What this task involves :: Report every line of the data that includes "variables".

____ Record set

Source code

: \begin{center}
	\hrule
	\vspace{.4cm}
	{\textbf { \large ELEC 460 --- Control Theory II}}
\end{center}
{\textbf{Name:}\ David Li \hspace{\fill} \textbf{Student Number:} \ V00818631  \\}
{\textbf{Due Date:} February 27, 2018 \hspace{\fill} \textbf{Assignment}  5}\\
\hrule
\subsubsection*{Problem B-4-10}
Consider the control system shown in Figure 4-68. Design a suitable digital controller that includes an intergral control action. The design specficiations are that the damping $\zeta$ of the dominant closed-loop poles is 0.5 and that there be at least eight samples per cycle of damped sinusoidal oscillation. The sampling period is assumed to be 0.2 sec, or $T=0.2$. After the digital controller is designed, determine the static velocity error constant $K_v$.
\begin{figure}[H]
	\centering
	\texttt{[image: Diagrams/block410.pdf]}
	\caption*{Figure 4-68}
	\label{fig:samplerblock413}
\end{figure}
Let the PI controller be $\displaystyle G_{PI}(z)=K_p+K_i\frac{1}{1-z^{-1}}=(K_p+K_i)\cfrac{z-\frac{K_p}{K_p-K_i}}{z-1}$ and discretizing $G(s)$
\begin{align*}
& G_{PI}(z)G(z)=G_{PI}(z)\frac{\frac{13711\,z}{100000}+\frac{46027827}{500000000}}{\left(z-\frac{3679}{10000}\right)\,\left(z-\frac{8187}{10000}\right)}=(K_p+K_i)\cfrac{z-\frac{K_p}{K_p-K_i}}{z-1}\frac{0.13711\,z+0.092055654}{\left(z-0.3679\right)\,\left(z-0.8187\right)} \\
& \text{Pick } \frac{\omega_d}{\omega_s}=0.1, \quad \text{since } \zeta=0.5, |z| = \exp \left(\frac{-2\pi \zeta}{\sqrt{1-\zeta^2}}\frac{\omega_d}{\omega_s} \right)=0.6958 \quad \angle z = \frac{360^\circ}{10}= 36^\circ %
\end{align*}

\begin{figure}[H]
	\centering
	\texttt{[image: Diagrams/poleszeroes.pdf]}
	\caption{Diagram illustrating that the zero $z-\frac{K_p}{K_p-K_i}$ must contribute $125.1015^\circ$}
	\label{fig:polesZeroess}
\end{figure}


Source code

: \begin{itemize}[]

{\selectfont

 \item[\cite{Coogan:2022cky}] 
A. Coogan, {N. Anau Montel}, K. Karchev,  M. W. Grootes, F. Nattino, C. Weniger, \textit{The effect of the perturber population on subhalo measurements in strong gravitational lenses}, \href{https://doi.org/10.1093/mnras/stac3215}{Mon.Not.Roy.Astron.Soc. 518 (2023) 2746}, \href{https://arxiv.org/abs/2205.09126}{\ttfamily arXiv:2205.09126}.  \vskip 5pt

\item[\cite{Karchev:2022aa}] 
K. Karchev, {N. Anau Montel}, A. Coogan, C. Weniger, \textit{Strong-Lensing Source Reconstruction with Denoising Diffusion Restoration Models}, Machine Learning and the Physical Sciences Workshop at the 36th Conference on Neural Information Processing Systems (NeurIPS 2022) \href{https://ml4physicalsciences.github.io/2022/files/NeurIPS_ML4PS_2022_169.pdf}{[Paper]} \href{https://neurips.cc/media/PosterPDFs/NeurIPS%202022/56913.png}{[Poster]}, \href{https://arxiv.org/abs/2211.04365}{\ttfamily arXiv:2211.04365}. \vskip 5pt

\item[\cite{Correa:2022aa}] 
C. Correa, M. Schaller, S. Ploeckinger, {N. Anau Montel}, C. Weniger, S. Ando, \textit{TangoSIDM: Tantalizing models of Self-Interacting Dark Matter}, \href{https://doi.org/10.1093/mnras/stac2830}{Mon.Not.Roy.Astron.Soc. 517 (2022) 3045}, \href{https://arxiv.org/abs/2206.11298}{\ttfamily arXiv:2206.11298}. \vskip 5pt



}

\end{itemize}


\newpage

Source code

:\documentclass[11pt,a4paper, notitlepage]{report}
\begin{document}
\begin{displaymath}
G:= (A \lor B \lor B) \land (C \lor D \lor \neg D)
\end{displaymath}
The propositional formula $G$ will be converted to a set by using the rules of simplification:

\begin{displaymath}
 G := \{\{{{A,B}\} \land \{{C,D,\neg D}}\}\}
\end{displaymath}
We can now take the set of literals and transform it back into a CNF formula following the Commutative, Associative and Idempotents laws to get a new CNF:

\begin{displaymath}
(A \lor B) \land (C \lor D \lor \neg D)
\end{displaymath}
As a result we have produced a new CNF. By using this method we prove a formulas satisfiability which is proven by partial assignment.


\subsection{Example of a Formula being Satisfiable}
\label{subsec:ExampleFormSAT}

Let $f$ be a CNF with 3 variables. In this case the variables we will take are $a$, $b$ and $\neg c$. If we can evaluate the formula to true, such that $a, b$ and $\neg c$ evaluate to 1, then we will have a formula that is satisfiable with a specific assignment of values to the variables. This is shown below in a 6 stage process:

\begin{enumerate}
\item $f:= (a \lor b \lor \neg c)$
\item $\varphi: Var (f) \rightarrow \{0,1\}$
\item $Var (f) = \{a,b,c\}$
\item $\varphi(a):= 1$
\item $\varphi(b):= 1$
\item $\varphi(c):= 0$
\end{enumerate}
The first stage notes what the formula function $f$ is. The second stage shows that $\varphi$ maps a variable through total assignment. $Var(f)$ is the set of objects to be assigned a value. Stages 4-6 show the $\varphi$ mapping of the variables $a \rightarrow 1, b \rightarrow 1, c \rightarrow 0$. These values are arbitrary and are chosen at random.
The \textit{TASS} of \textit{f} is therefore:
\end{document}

________

Solution to the problem ::
Let $f$ be a CNF with 3 variables. In this case the variables we will take are $a$, $b$ and $\neg c$. If we can evaluate the formula to true, such that $a, b$ and $\neg c$ evaluate to 1, then we will have a formula that is satisfiable with a specific assignment of values to the variables. This is shown below in a 6 stage process:
The first stage notes what the formula function $f$ is. The second stage shows that $\varphi$ maps a variable through total assignment. $Var(f)$ is the set of objects to be assigned a value. Stages 4-6 show the $\varphi$ mapping of the variables $a \rightarrow 1, b \rightarrow 1, c \rightarrow 0$. These values are arbitrary and are chosen at random.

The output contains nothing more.